Race is learned.

Three simple words pointing to a chiseled truth, and yet, as hard and set as that simple statement is, the ability to end racism seems so distant, still. Which, for me, is a bit unnerving: logic tells me that if race can be learned then the opposite holds true, race can be unlearned.

But it is the “ism” suffix attached to the word “race” which raises and reinforces the barrier to unlearning. An ism denotes a belief in something, and beliefs are a most deep and powerful repository – even if those beliefs are based on false premises: once believed the falseness becomes truth, and the truth becomes hard to unhinge.

Racism is one of those belief systems that is based on a lie. There is only one race – human. Yet, over the past few hundred years, this species called human has learned to believe in something altogether different: the false concept that humans are divided among several races in so much as believing that each race is a separate species. Further, not only is racism based on these false beliefs, it is precisely because of these beliefs that the concept of race refuses to abate; my only explanation I can give to the nagging persistence of racism.

I write all of this because I teach Early American History. I write all of this because the subject matter I teach demonstrates that racism is indeed learned. The founding of the Americas, the destruction of its natives, and the exportation of Africans that numbered well over 12-million during the slave trade were new. Never before in human history has there been this mixture, new continent, wholesale slaughter, and forced expatriation, – and nowhere in history had this been done to the scale and degree that still boggles my mind. And once humans ventured into, constructed, and maintained these systems of occupation, genocide, and slavery – justifications of them became generational, a constant source of renewal, learned and re-learned, generation after generation reinforcing in an ever reciprocal crescendo of wellsprings, clichés, and twisted truths. Nearly every new advancement in science, in philosophy, in literature over decades and then centuries, re-justified, reinforced, and reclaimed the importance of Western-dom, of Europeans, of Whiteness.

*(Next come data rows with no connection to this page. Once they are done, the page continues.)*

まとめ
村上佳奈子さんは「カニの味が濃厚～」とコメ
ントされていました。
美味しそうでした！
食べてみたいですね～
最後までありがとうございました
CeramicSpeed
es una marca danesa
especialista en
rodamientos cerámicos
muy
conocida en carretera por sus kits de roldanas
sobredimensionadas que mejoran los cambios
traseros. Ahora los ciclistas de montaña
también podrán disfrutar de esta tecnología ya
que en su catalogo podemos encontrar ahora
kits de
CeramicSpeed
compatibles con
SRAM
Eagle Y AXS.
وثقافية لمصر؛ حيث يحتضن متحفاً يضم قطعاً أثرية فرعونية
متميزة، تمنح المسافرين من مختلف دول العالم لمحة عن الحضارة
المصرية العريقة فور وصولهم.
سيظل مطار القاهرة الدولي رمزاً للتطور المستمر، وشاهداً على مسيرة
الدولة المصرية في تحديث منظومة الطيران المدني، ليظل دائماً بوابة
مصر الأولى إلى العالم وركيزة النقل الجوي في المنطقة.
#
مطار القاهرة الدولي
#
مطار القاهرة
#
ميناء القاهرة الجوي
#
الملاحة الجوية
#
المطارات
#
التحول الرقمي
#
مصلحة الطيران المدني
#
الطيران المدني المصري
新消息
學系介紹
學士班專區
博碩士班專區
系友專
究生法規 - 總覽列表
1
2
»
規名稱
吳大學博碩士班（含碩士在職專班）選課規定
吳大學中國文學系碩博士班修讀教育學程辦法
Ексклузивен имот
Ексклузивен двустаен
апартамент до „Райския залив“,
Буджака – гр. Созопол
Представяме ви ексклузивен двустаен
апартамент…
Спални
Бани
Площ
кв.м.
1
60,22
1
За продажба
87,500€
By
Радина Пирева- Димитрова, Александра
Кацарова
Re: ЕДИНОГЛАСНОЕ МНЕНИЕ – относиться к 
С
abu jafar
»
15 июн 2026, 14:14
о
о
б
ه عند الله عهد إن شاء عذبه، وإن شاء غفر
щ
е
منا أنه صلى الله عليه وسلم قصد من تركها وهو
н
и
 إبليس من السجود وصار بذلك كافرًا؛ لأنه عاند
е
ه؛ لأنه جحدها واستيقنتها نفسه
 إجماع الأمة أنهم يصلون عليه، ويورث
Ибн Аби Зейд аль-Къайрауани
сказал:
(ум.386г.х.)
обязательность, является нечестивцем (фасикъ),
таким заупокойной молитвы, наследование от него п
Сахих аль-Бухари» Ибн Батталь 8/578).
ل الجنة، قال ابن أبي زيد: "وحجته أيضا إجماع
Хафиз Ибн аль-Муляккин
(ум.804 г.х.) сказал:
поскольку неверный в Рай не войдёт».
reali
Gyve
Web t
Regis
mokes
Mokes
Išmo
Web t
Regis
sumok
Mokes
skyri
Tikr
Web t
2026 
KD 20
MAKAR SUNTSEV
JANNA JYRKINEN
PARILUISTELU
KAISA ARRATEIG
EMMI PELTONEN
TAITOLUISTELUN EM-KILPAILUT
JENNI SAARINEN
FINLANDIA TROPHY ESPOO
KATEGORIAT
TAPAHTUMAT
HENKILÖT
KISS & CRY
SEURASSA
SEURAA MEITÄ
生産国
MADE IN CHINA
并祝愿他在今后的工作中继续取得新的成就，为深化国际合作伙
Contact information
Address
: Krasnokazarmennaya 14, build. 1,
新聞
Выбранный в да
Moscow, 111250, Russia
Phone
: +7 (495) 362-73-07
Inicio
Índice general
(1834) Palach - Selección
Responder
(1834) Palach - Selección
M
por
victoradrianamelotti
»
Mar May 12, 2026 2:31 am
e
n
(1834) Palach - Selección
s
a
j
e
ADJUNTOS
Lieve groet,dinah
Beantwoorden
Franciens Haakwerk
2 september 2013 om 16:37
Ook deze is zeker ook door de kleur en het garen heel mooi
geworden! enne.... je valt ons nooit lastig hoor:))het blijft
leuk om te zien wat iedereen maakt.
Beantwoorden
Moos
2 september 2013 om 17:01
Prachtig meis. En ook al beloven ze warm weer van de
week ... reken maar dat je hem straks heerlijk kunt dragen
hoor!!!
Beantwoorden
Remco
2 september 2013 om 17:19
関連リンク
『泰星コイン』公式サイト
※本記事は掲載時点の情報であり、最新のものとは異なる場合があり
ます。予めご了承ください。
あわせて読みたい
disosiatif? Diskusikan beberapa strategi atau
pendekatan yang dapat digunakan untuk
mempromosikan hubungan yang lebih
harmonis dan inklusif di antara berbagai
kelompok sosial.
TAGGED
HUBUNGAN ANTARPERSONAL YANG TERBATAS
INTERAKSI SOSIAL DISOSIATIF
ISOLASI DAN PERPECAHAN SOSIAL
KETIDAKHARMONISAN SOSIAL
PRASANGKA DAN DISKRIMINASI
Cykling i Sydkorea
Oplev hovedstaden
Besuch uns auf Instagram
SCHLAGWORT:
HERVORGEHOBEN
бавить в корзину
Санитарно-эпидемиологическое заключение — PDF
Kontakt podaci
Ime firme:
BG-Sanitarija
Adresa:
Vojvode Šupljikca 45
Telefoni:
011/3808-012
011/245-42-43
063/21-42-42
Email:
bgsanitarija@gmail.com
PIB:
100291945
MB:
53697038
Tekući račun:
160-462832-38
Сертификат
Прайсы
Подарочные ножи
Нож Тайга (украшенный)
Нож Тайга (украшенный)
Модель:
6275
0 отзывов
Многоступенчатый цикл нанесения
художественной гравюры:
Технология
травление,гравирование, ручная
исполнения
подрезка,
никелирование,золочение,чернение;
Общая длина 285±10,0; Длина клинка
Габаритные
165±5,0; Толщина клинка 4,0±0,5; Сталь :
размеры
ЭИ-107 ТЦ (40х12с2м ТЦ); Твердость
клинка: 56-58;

And the larger the numbers, the greater the rationalizations. The more land that loomed before the western view, the more resources to exploit; the more Indians massacred, the more savage they became; the more Africans sent into slave systems in the Americas , the more brutish and ignorant they became. What’s happening within this period of history is fear, fear of the numbers, fear of the sheer scale of these global enterprises. Fear.

In the 5th century BC, Herodotus traveled from Athens into then Phoenicia, on into Persia, down toward the Indian subcontinent – when he came back to Greece he wrote his observations. He described the different peoples, the different cultures, different mannerisms, clothing, hairstyles, and religions. He wrote with authority to his Greek audience, these others, wrote Herodotus, were barbarians.

Recent victims to fear, racism, and headgear; Shaima Alawadi and Treyvon Martin.

Ladies and gentlemen, fear of the others is still with us. Two news items recently spoke of this fear – one of which dominates the news today. Treyvon Martin, African American, male, and wearing a hoodie, daring to walk a public street after the sun went down. The other lesser known news item also involved head gear, the brutal murder and bludgeoning of Shaima Alawadi, a 32-year old stay at home mother of five whose head scarf and religious dedication to Islam earned her death by tire iron in El Cajon, California. What does America have against head gear anyway.

When Barack Obama became the Democratic nominee to run for President, my initial reaction was that Democrats just put John McCain in the White House. America was not ready for a black man to become president, and certainly not with a name like Barack or Obama: too foreign. But America proved me wrong. I don’t think I was ever happier to be so, not because I’m a Democrat or am a practitioner of Republican tendencies – but because I thought America had grown up, had championed the ideals of Winthrop when he preached on a ship in 1630 that here, in North America, we would be that beacon on the hill, the place where humanity got it right. I thought that with Barack Obama as president, racism had finally waned.

I was naïve.

We still have a ways to go before we can unlearn a few hundred years of this belief that we, as humans, are somehow different from one another because of our skin color, our mannerisms, our religions, or yes – even our choices in head gear.